> [Task inputs]
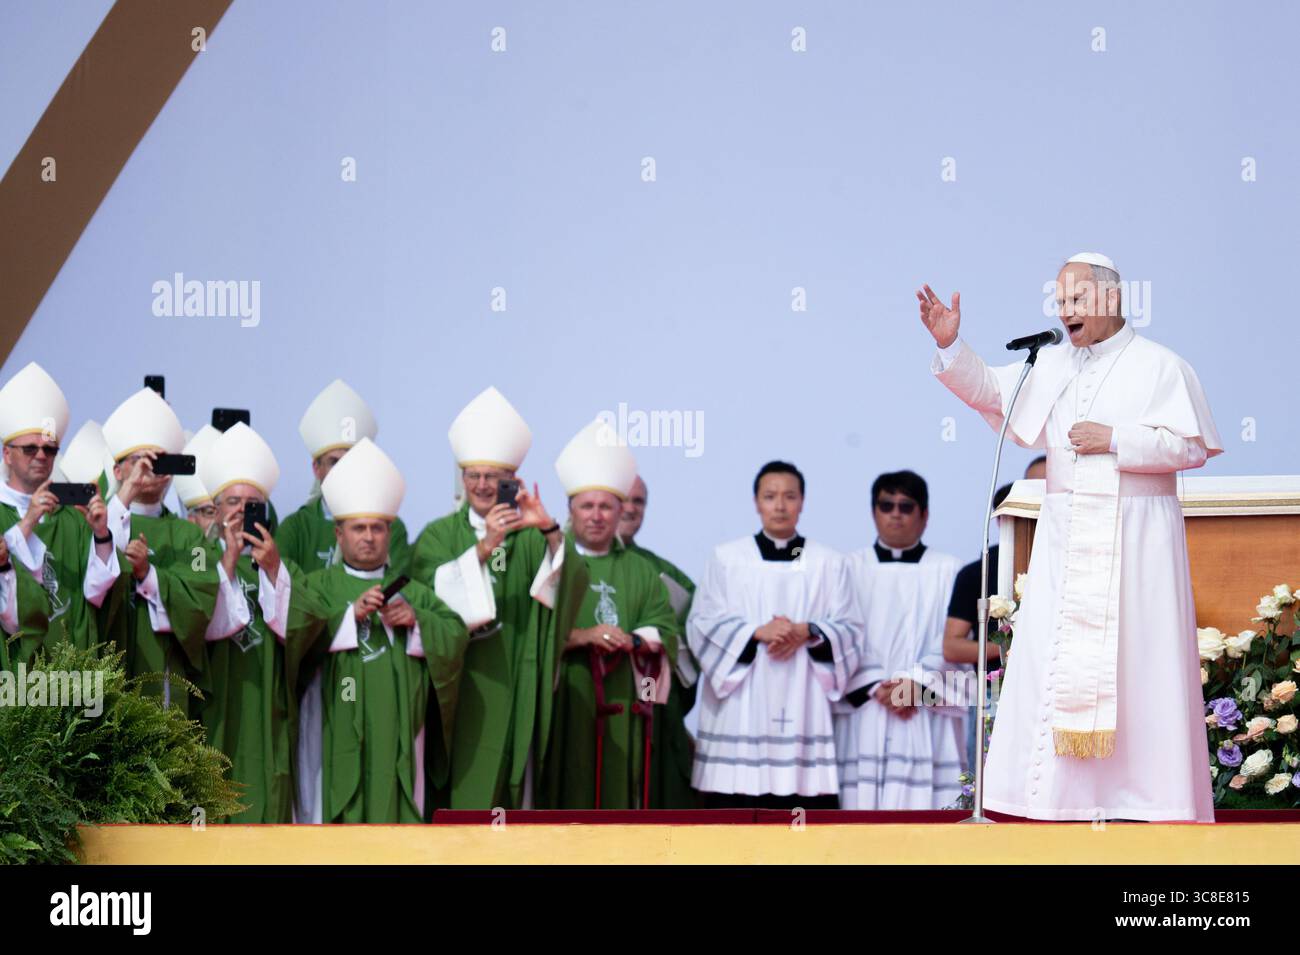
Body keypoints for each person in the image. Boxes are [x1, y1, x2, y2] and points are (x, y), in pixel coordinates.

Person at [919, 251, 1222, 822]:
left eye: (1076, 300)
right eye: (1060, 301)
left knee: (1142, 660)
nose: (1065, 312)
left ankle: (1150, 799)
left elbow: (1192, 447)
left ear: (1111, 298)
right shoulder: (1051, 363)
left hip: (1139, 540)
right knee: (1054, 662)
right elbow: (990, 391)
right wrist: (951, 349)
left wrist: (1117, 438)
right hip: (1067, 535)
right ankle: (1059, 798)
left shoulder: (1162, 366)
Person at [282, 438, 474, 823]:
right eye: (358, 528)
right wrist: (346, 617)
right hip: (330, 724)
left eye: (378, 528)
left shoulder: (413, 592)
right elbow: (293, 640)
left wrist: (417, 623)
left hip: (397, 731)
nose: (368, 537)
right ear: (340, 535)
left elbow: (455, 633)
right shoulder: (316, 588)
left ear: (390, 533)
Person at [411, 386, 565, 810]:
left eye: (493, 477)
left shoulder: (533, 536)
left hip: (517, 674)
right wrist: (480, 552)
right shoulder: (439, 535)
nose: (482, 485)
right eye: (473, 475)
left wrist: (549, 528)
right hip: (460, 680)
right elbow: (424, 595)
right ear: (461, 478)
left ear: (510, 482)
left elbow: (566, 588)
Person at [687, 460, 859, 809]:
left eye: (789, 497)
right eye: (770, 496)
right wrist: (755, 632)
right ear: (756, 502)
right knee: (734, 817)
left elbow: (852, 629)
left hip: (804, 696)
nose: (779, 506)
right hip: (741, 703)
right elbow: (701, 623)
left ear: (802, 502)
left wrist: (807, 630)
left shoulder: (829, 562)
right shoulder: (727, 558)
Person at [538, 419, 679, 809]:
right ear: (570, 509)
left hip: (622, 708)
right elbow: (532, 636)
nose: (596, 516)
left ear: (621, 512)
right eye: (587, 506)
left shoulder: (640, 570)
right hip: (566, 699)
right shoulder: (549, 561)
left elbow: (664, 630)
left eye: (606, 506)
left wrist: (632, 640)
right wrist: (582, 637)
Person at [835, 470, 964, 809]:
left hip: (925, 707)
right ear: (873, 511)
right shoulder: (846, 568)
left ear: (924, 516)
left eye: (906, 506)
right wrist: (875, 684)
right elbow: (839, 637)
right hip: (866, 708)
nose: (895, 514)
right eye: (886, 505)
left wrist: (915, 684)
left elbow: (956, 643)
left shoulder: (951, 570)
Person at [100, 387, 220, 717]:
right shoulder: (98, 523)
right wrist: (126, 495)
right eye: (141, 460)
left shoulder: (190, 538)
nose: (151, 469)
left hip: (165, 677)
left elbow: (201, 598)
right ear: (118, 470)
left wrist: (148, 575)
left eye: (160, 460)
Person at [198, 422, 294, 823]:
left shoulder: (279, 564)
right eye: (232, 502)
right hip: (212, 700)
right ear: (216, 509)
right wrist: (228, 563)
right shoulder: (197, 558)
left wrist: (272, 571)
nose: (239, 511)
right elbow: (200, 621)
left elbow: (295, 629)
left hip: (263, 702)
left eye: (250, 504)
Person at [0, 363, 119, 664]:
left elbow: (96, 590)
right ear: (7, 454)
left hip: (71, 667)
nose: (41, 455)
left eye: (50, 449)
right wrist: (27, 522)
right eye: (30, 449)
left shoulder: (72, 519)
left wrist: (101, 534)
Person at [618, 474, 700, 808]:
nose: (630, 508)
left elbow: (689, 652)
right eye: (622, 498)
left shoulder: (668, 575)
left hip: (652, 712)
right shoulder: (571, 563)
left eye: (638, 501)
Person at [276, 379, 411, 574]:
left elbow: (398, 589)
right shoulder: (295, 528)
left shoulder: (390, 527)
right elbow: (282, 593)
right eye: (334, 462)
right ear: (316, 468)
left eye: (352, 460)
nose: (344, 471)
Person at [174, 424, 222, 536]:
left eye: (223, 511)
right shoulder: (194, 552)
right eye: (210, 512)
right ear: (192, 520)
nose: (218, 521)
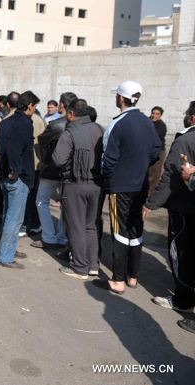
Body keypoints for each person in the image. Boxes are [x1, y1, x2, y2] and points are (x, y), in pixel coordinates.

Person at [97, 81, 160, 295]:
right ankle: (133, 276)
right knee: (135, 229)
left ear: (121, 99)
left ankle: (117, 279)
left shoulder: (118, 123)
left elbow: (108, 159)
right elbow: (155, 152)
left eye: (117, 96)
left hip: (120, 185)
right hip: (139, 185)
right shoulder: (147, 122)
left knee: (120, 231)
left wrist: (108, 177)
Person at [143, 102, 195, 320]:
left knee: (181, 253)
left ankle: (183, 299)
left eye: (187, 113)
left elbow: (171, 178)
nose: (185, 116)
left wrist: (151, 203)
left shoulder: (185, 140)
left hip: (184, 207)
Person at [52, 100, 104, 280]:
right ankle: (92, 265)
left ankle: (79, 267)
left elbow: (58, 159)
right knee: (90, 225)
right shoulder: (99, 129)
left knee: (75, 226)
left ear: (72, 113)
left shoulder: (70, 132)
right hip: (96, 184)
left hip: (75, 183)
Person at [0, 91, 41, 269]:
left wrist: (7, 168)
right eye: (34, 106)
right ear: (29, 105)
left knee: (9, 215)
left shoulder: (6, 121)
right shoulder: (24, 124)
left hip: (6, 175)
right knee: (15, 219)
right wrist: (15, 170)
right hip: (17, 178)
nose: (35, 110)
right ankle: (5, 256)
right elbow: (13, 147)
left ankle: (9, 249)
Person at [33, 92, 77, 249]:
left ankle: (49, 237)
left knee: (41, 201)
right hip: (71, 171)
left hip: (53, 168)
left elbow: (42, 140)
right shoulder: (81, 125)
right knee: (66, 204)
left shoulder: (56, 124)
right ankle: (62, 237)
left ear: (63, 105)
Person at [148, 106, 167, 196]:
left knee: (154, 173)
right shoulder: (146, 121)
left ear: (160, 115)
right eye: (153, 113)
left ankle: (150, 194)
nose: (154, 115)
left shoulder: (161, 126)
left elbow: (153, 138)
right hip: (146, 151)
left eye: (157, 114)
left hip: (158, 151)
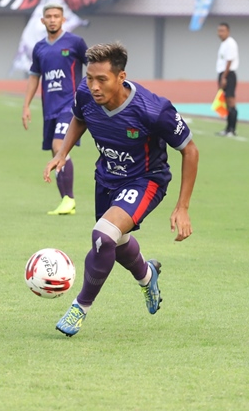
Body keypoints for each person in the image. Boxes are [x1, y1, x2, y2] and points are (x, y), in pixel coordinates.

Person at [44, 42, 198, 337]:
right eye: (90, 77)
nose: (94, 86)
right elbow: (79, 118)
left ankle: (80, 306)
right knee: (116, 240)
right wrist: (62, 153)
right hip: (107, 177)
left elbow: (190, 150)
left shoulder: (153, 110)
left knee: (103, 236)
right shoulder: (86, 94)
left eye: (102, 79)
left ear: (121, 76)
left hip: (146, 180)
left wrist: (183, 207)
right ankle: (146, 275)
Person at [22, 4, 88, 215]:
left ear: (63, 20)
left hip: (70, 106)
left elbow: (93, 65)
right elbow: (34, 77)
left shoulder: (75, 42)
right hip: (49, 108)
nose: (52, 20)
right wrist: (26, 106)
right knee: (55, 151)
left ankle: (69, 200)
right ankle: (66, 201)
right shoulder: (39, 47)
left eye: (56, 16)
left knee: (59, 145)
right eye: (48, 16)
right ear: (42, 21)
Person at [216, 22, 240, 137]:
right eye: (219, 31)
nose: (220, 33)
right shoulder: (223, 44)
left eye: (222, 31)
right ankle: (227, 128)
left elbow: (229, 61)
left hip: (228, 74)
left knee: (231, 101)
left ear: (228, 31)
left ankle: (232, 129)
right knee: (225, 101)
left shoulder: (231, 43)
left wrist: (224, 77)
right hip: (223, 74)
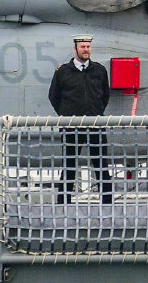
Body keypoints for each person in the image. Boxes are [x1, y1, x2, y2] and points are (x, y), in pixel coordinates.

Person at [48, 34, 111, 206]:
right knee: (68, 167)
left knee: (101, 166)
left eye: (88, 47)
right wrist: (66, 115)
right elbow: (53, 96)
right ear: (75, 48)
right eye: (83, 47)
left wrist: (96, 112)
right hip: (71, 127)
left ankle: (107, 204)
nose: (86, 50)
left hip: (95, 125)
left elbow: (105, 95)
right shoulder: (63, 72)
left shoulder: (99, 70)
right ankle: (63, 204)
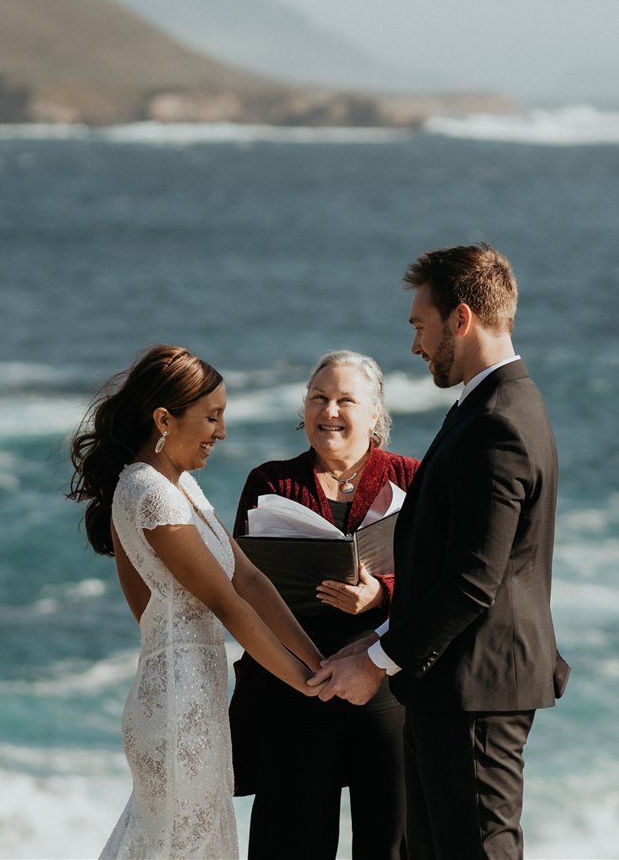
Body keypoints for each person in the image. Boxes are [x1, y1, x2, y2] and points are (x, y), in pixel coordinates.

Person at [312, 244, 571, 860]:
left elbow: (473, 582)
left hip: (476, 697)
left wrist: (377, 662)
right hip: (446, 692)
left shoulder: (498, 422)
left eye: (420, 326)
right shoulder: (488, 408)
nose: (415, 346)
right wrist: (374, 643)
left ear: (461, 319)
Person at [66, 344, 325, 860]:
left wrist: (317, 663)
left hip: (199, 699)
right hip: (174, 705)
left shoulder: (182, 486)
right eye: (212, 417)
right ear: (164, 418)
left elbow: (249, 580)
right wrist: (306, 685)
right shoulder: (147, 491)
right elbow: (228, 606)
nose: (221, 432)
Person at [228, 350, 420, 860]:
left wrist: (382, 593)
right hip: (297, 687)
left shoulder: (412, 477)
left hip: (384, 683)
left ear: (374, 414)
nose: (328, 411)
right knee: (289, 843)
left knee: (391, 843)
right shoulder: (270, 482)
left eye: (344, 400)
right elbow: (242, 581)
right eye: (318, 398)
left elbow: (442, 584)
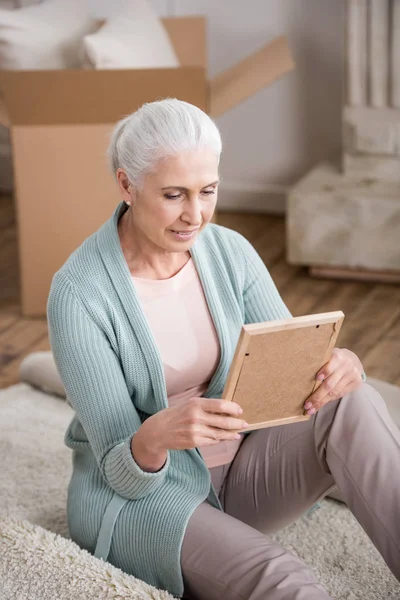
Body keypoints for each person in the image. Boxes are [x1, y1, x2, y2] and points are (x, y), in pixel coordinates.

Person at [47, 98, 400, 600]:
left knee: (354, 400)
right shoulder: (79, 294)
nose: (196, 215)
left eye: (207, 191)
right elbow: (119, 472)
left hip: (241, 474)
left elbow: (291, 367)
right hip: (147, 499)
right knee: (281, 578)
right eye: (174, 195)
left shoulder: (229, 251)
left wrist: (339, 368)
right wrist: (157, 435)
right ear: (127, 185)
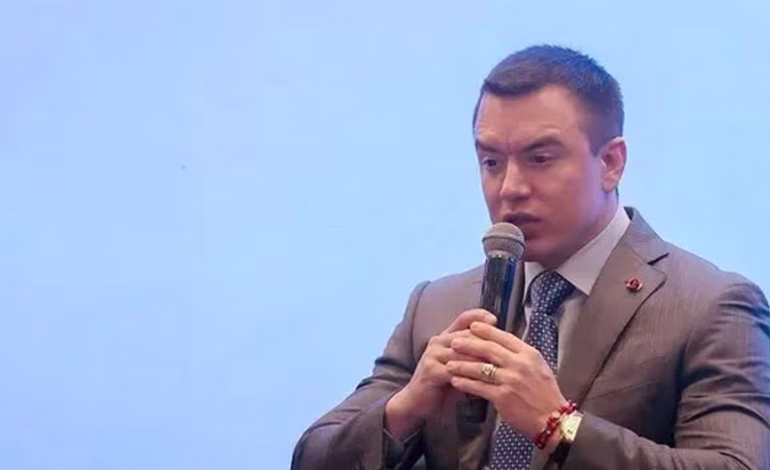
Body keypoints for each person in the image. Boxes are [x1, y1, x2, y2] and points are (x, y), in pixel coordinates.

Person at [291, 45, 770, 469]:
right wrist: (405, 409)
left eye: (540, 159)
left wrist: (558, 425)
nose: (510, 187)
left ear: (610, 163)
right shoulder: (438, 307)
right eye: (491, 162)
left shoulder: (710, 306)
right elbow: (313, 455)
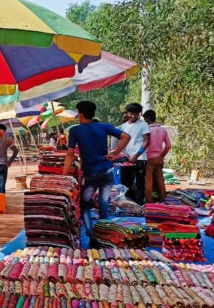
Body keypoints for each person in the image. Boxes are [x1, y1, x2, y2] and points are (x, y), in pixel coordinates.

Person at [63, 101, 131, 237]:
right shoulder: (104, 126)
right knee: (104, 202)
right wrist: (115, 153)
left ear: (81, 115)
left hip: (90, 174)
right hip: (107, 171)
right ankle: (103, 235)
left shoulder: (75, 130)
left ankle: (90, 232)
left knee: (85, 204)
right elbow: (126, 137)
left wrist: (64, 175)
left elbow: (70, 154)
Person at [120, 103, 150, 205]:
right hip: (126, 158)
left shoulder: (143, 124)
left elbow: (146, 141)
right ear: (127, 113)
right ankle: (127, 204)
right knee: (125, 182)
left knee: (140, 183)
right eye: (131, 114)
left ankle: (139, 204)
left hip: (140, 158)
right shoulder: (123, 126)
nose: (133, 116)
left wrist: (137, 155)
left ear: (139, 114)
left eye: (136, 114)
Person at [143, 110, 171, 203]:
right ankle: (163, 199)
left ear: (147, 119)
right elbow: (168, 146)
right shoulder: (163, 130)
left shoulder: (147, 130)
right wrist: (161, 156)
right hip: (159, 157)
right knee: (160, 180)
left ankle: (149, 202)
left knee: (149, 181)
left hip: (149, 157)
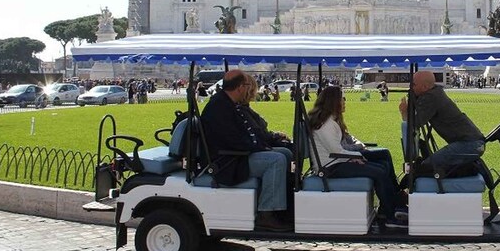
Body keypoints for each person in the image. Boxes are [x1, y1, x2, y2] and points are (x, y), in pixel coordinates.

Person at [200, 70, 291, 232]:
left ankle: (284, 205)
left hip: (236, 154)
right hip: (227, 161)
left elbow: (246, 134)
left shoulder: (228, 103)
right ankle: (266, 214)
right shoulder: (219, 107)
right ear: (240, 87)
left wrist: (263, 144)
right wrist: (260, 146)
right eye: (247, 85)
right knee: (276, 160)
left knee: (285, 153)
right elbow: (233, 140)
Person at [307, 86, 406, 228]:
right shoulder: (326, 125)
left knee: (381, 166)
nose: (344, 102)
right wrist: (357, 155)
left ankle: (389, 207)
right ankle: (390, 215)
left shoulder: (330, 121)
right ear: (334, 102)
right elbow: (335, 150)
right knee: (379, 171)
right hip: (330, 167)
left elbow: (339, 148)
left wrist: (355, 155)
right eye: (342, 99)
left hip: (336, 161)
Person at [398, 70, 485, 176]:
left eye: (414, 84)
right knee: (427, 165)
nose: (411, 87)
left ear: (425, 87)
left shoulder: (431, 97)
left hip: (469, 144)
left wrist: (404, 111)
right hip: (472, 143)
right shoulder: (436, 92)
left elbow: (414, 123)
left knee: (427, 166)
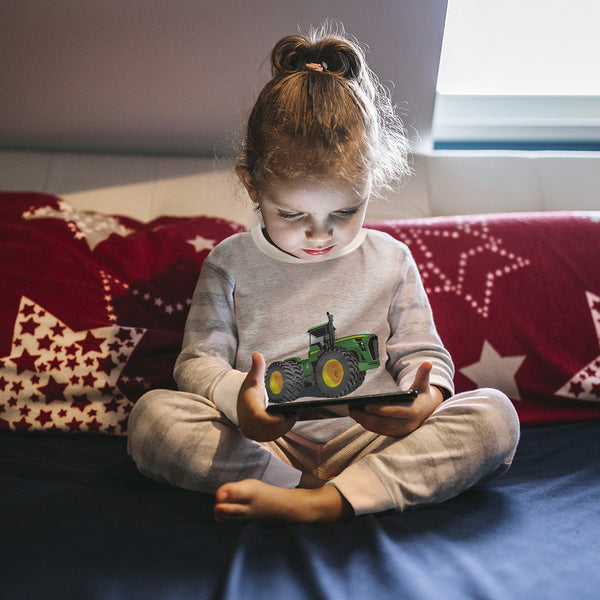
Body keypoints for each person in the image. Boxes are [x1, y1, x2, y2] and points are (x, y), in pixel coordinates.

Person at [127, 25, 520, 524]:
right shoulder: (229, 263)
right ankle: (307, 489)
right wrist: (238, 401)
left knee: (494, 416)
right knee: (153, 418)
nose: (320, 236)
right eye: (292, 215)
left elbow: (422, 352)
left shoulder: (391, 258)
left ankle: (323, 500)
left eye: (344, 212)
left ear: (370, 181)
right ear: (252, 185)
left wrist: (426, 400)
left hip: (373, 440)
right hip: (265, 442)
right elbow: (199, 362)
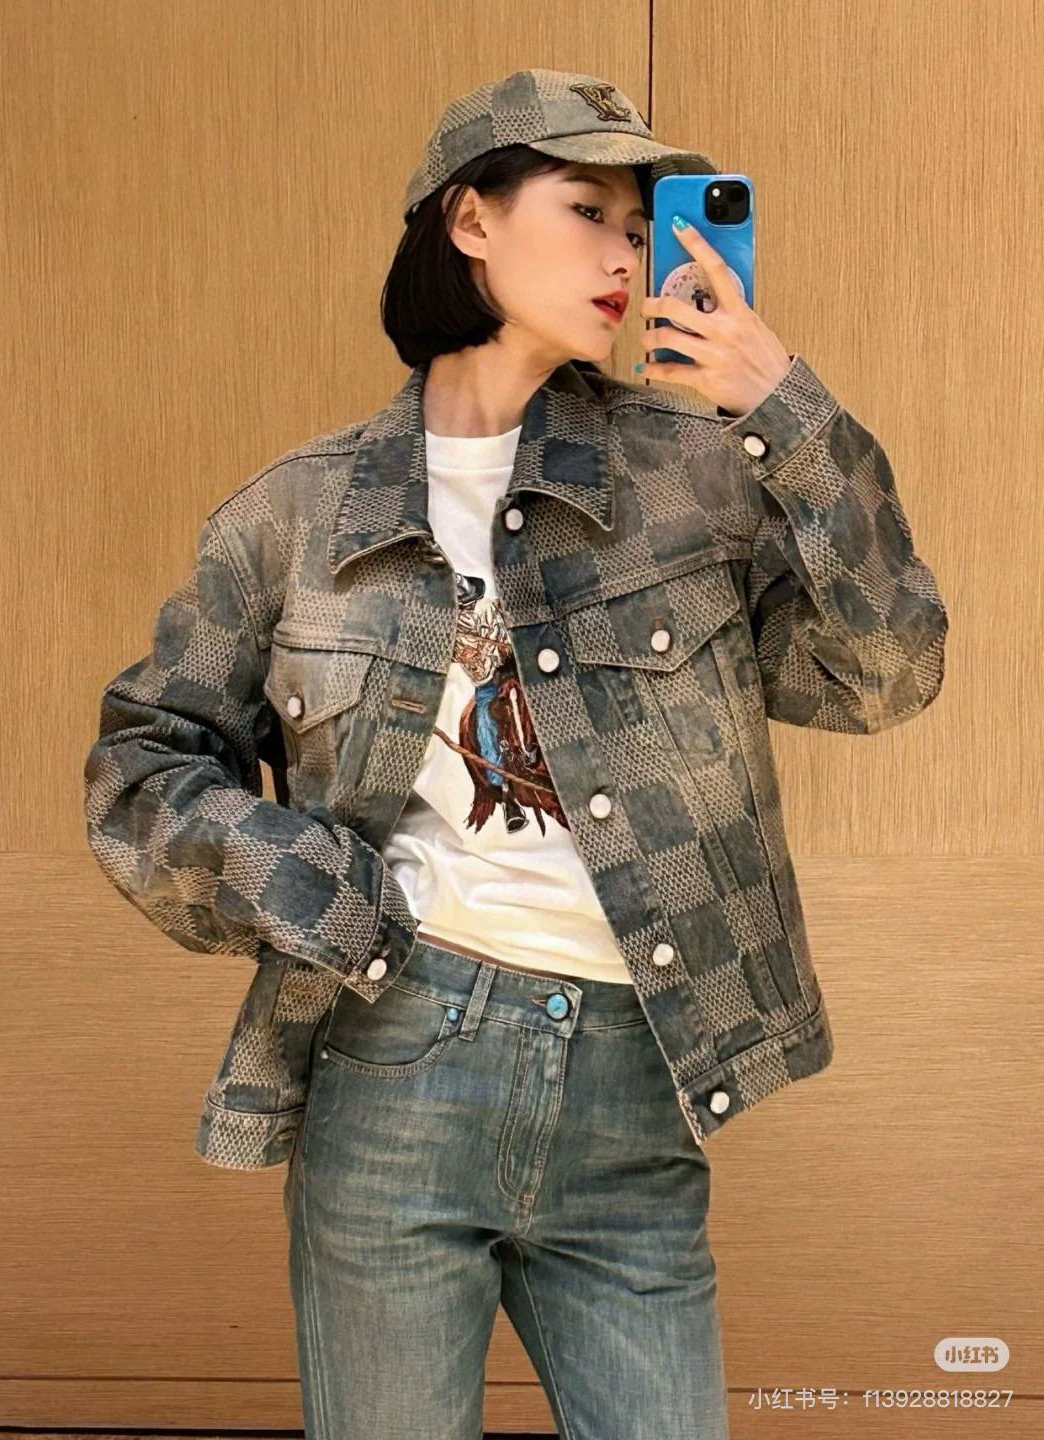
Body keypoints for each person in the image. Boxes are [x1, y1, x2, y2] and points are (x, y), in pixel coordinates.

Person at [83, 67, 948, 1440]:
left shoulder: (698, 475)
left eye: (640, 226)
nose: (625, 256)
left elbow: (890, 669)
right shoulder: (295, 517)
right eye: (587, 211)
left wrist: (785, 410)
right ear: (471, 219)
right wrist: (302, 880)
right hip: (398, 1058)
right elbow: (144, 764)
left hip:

> [Task details] Produce a word-for-word copy of everything above from the line holding "right eye: (90, 77)" down to the line holding "left wrist: (183, 207)", with both of those lines kept.

> [Result for this exercise]
right eye: (90, 77)
nose: (94, 86)
right elbow: (79, 118)
left ankle: (80, 306)
right knee: (116, 240)
right wrist: (62, 153)
right hip: (107, 177)
left elbow: (190, 150)
left shoulder: (153, 110)
left knee: (103, 236)
right shoulder: (86, 94)
left eye: (102, 79)
left ear: (121, 76)
left hip: (146, 180)
left wrist: (183, 207)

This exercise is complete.